FBI Agents Scour Jeffrey Epstein Files, Neglect Regular Work

Photo: Jim Watson/AFP/Getty Images

During the 2024 presidential campaign, Donald Trump said he was inclined to release more information from the federal investigations into his former friend Jeffrey Epstein. And on February 21, 2025, Attorney General Pam Bondi said she was on the verge of declassifying files on the convicted sex offender, who died in prison while awaiting trial on sex-trafficking charges in 2019.

“It’s on my desk right now to review,” Bondi said. “That’s been a directive by President Trump.”

Days later, Bondi angered people across the political spectrum when conservative influencers exited the White House brandishing binders filled with what turned out to be previously released Epstein information. Bondi then tried to shift the blame to the FBI’s New York field office. The head of that office, James Dennehy, who had angered the Trump administration for non-Epstein-related reasons, said he was forced to submit his resignation a day later.

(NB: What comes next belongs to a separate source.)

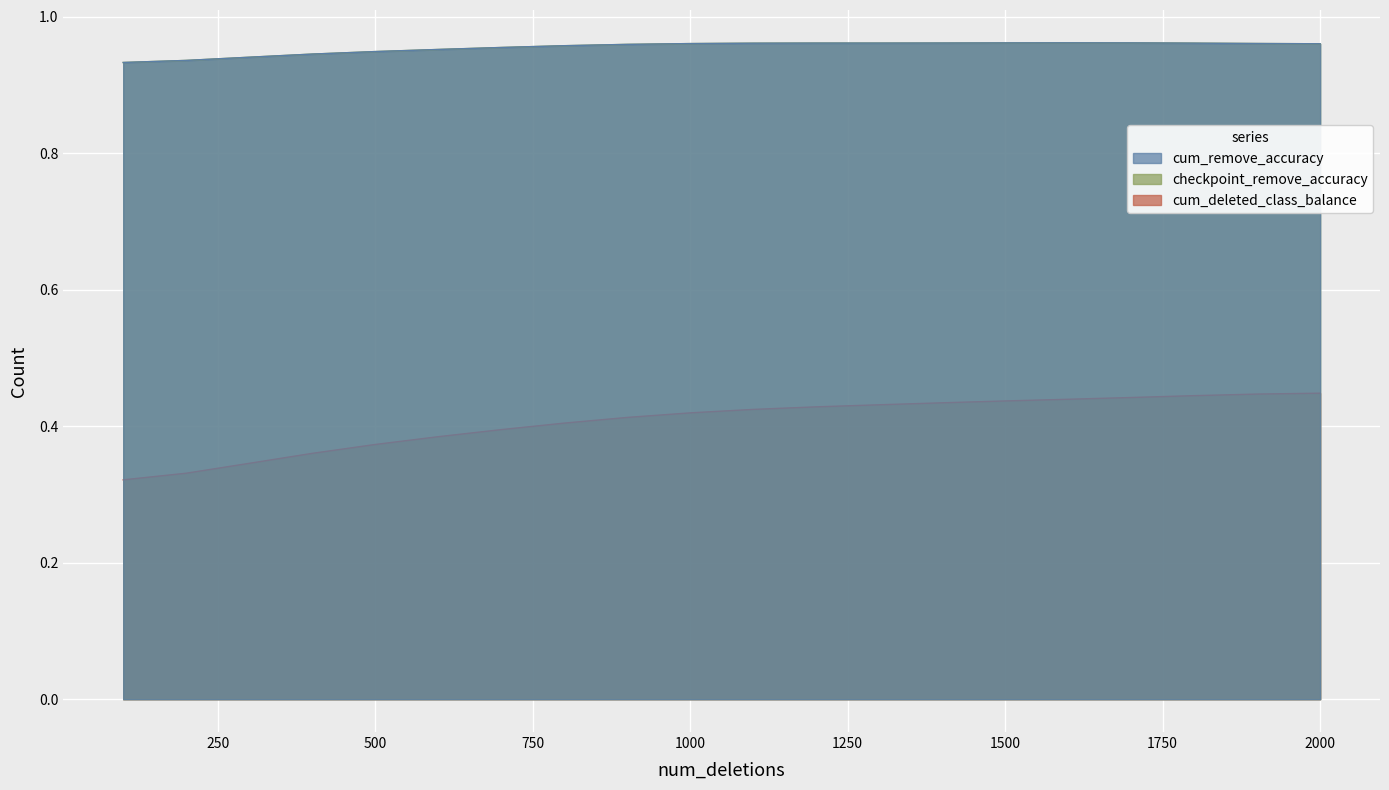

True or false: checkpoint_remove_accuracy has a value of 0.9 at 600.

True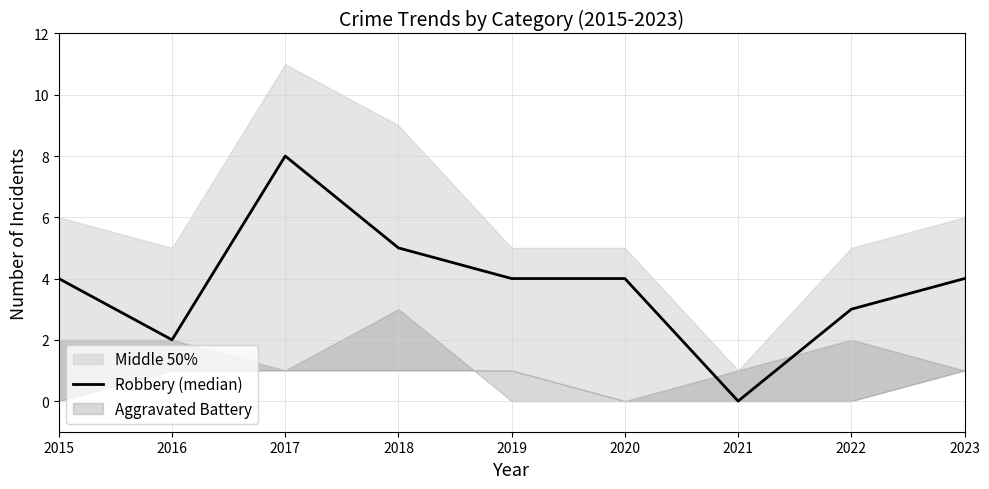

The chart shows a value of 3 at 2016. True or false?

False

So now, the Trump administration is trying to move on from this debacle by swinging far in the opposite direction: Rather than throwing together a binder that contains too little information, the FBI has a jaw-dropping number of agents focused on the Epstein files instead of their regular, extremely important work.

Perhaps you’re picturing 50 or even 100 agents sifting through Epstein documents. But ABC News reports you need to think a lot bigger:

As many as a thousand FBI agents, many of whom are usually focusing on national-security matters, have been enlisted to help with the effort, sources said.

Sources told ABC News that Bondi pressured FBI Director Kash Patel in “tense private exchanges” to prioritize the release of more Epstein files, so now agents are working around the clock to make it happen:

Justice Department officials have made it clear to others throughout the Trump administration that it is now a top priority of the attorney general to sort through the materials related to Epstein and decide what can be publicly disclosed in the days ahead, sources said, and FBI agents have been told to expect to work on this into the early morning hours.

The DOJ and FBI both released statements downplaying reports of tension between the agencies, saying they are working together to deliver “transparency” for the American people.

But Vanity Fair reported that the FBI’s New York office is bearing a lot of the pressure from the Justice Department, with dozens of agents focused on reviewing and redacting sensitive information from Epstein-related documents rather than doing less important tasks, like, say, fighting terrorism and drug trafficking:

“It’s literally all hands on deck,” one source familiar with the matter tells me, adding that dozens and dozens of agents are working around the clock on the case, instead of on their regular duties. “I even saw an agent walking in with a pillow,” the source added.

The New York field office is an epicenter for FBI counterintelligence, counterterrorism, public corruption, international drug trafficking, and financial crime investigations. The redeployment of agents to comb over the file of the notorious sex trafficker Epstein, who died nearly six years ago, is an indication of the Justice Department priorities in this second Trump administration. One FBI veteran calls it a “ludicrous” situation.

But at least this “ludicrous” scramble will pay off when we all get our hands on the fabled “Epstein client list”? Don’t bet on it, reports ABC News:

Sources tell ABC News that the Justice Department’s national security division is devoting many of their resources to the effort, despite some top law enforcement officials believing that the information Bondi is demanding be reviewed contains no new revelations.

In fact, though Bondi has claimed that as a result of her efforts the FBI turned over a “truckload” of evidence on the Epstein case, some doubt that actually happened. Per Vanity Fair:

The FBI veteran noted that this was an odd way for Bondi to describe the matter. “There’s no master file in the New York office. That doesn’t exist,” the veteran added. “There’s not some crusty agent with his feet on bankers’ boxes.”

Obviously, the public has a right to know the full extent of Epstein’s horrific crimes. But perhaps Pam Bondi making huge promises live on Fox News, then having FBI agents scramble to turn her claims into reality, isn’t the best way to go about this.